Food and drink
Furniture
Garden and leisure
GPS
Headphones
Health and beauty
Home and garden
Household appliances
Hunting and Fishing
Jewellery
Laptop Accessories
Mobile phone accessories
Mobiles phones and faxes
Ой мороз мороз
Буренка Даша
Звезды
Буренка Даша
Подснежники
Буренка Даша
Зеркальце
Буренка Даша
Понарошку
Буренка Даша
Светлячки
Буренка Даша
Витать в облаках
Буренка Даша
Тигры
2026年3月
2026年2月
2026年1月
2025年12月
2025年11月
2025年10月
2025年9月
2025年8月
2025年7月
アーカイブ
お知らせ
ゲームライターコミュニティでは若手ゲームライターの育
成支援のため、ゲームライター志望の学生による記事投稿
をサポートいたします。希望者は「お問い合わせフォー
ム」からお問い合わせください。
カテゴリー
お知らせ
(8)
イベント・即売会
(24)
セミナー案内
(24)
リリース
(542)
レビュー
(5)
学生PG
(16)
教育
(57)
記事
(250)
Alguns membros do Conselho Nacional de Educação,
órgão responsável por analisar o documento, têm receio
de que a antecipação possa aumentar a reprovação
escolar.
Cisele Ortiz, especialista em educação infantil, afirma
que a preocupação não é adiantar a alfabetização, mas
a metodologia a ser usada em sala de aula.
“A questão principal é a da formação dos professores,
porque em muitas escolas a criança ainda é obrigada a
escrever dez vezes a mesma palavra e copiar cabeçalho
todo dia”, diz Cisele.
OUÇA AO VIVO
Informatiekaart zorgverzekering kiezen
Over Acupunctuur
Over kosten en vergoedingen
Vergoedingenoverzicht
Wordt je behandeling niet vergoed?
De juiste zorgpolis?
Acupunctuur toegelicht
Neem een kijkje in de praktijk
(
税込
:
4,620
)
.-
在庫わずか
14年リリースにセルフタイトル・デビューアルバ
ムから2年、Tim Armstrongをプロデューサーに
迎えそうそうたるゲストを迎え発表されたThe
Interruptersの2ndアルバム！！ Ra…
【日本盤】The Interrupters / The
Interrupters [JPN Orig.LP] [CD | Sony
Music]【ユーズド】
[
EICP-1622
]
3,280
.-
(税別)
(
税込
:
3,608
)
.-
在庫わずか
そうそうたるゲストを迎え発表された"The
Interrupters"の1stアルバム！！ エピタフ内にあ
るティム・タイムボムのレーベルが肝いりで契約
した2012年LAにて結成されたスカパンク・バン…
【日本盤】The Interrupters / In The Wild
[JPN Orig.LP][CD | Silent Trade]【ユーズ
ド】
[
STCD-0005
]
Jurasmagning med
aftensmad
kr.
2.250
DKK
--------------------------------------------------
**Exercise:**
Every record above needs to be copied exactly.

**Expected answer:**
Food and drink
Furniture
Garden and leisure
GPS
Headphones
Health and beauty
Home and garden
Household appliances
Hunting and Fishing
Jewellery
Laptop Accessories
Mobile phone accessories
Mobiles phones and faxes
Ой мороз мороз
Буренка Даша
Звезды
Буренка Даша
Подснежники
Буренка Даша
Зеркальце
Буренка Даша
Понарошку
Буренка Даша
Светлячки
Буренка Даша
Витать в облаках
Буренка Даша
Тигры
2026年3月
2026年2月
2026年1月
2025年12月
2025年11月
2025年10月
2025年9月
2025年8月
2025年7月
アーカイブ
お知らせ
ゲームライターコミュニティでは若手ゲームライターの育
成支援のため、ゲームライター志望の学生による記事投稿
をサポートいたします。希望者は「お問い合わせフォー
ム」からお問い合わせください。
カテゴリー
お知らせ
(8)
イベント・即売会
(24)
セミナー案内
(24)
リリース
(542)
レビュー
(5)
学生PG
(16)
教育
(57)
記事
(250)
Alguns membros do Conselho Nacional de Educação,
órgão responsável por analisar o documento, têm receio
de que a antecipação possa aumentar a reprovação
escolar.
Cisele Ortiz, especialista em educação infantil, afirma
que a preocupação não é adiantar a alfabetização, mas
a metodologia a ser usada em sala de aula.
“A questão principal é a da formação dos professores,
porque em muitas escolas a criança ainda é obrigada a
escrever dez vezes a mesma palavra e copiar cabeçalho
todo dia”, diz Cisele.
OUÇA AO VIVO
Informatiekaart zorgverzekering kiezen
Over Acupunctuur
Over kosten en vergoedingen
Vergoedingenoverzicht
Wordt je behandeling niet vergoed?
De juiste zorgpolis?
Acupunctuur toegelicht
Neem een kijkje in de praktijk
(
税込
:
4,620
)
.-
在庫わずか
14年リリースにセルフタイトル・デビューアルバ
ムから2年、Tim Armstrongをプロデューサーに
迎えそうそうたるゲストを迎え発表されたThe
Interruptersの2ndアルバム！！ Ra…
【日本盤】The Interrupters / The
Interrupters [JPN Orig.LP] [CD | Sony
Music]【ユーズド】
[
EICP-1622
]
3,280
.-
(税別)
(
税込
:
3,608
)
.-
在庫わずか
そうそうたるゲストを迎え発表された"The
Interrupters"の1stアルバム！！ エピタフ内にあ
るティム・タイムボムのレーベルが肝いりで契約
した2012年LAにて結成されたスカパンク・バン…
【日本盤】The Interrupters / In The Wild
[JPN Orig.LP][CD | Silent Trade]【ユーズ
ド】
[
STCD-0005
]
Jurasmagning med
aftensmad
kr.
2.250
DKK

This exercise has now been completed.